I wish there were a way to link but so far there appears to be no way to do it.
The workaround that I use, is everything is in a header file. If some functions depend on other functions, I #include the entire file instead of just function prototypes. And I make sure to have #include guards to prevent multiple definitions (less important if we were using only function prototypes).
Then I have a single .cu file that includes whatever subset of the modules I want to build. So effectively, compiling the master .cu file acts as a linker.
The main headache I have with this method is the global namespace gets polluted much faster, because there is no file scope. I have kernels as well as device functions and host functions in these #include files, and if for one kernel, the best block size is, say, 128, and I #define BLOCK_SIZE 128, then this can cause major problems because the scope of such a definition is not just the file it’s defined in. And to make it worse, it depends on the order of includes.
I recommend the C++ idiom “static const int BLOCK_SIZE=128;” instead of “#define BLOCK_SIZE 128” because at least then you can detect if you have multiple conflicting definitions.
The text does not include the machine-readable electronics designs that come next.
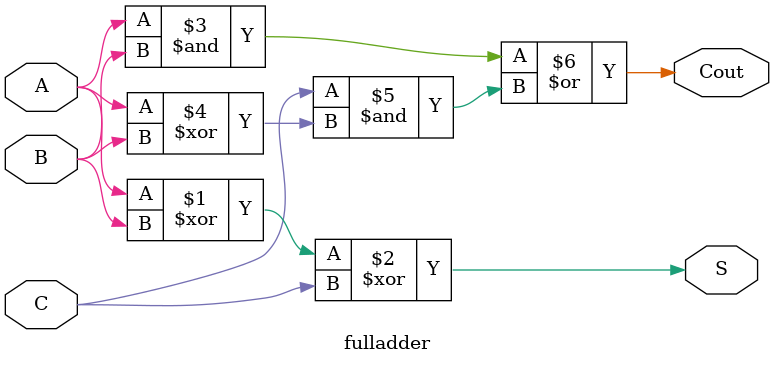
<source format=v>
`timescale 1ns / 1ps


module fulladder(A,B,C,S,Cout );
input A,B,C;
output S,Cout;
assign S=A^B^C;
assign Cout = A&B |C&(A^B);



endmodule

</source>
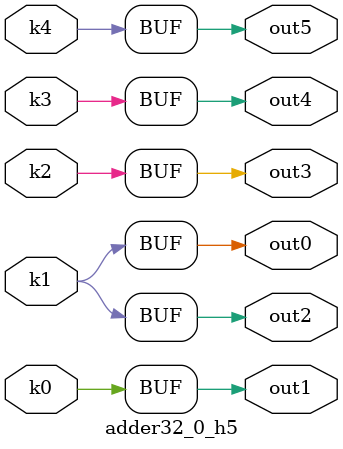
<source format=v>
module adder32_0(pi00, pi01, pi02, pi03, pi04, pi05, pi06, pi07, pi08, pi09, pi10, po0, po1, po2, po3, po4, po5);
input pi00, pi01, pi02, pi03, pi04, pi05, pi06, pi07, pi08, pi09, pi10;
output po0, po1, po2, po3, po4, po5;
wire k0, k1, k2, k3, k4;
adder32_0_w5 DUT1 (pi00, pi01, pi02, pi03, pi04, pi05, pi06, pi07, pi08, pi09, pi10, k0, k1, k2, k3, k4);
adder32_0_h5 DUT2 (k0, k1, k2, k3, k4, po0, po1, po2, po3, po4, po5);
endmodule

module adder32_0_w5(in10, in9, in8, in7, in6, in5, in4, in3, in2, in1, in0, k4, k3, k2, k1, k0);
input in10, in9, in8, in7, in6, in5, in4, in3, in2, in1, in0;
output k4, k3, k2, k1, k0;
assign k0 =   ((in6 ^ in1) & ((((in10 & (in5 | ~in0)) | (in5 & ~in0)) & (in7 | in2) & (in8 | in3) & (in9 | in4)) | ((in7 | in2) & ((in9 & in4 & (in8 | in3)) | (in8 & in3))) | (in7 & in2))) | (((~in5 & in0) | (~in10 & (~in5 | in0))) & (~in6 ^ in1) & (~in7 | ~in2) & (~in8 | ~in3) & (~in9 | ~in4)) | ((~in7 | ~in2) & (~in6 ^ in1) & ((~in8 & ~in3) | (~in9 & ~in4 & (~in8 | ~in3)))) | (~in7 & ~in2 & (~in6 ^ in1));
assign k1 =   ((~in7 ^ in2) & ((((in10 & (in5 | ~in0)) | (in5 & ~in0)) & (in8 | in3) & (in9 | in4)) | (in9 & in4 & (in8 | in3)) | (in8 & in3))) | (((~in5 & in0) | (~in10 & (~in5 | in0))) & (in7 ^ in2) & (~in8 | ~in3) & (~in9 | ~in4)) | ((in7 ^ in2) & ((~in8 & ~in3) | (~in9 & ~in4 & (~in8 | ~in3))));
assign k2 =   ((in8 ^ in3) & ((((in10 & (in5 | ~in0)) | (in5 & ~in0)) & (in9 | in4)) | (in9 & in4))) | (((~in5 & in0) | (~in10 & (~in5 | in0))) & (~in9 | ~in4) & (~in8 ^ in3)) | (~in9 & ~in4 & (~in8 ^ in3));
assign k3 =   ((~in9 ^ in4) & ((in10 & (in5 | ~in0)) | (in5 & ~in0))) | (((~in5 & in0) | (~in10 & (~in5 | in0))) & (in9 ^ in4));
assign k4 =   in10 ? (~in5 ^ in0) : (in5 ^ in0);
endmodule

module adder32_0_h5(k4, k3, k2, k1, k0, out5, out4, out3, out2, out1, out0);
input k4, k3, k2, k1, k0;
output out5, out4, out3, out2, out1, out0;
assign out0 = k1;
assign out1 = k0;
assign out2 = k1;
assign out3 = k2;
assign out4 = k3;
assign out5 = k4;
endmodule

</source>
I’d like to add, different kernels may reside in different translation units (.cu files) but if two kernels use a common device variable, then there will be two copies of the device variable, and the two kernels will see different copies of the same variable. So while it is possible to compile .cu files separately and link them, I believe doing so can be hazardous. I got bitten by this once and now my policy is to have only a single .cu file.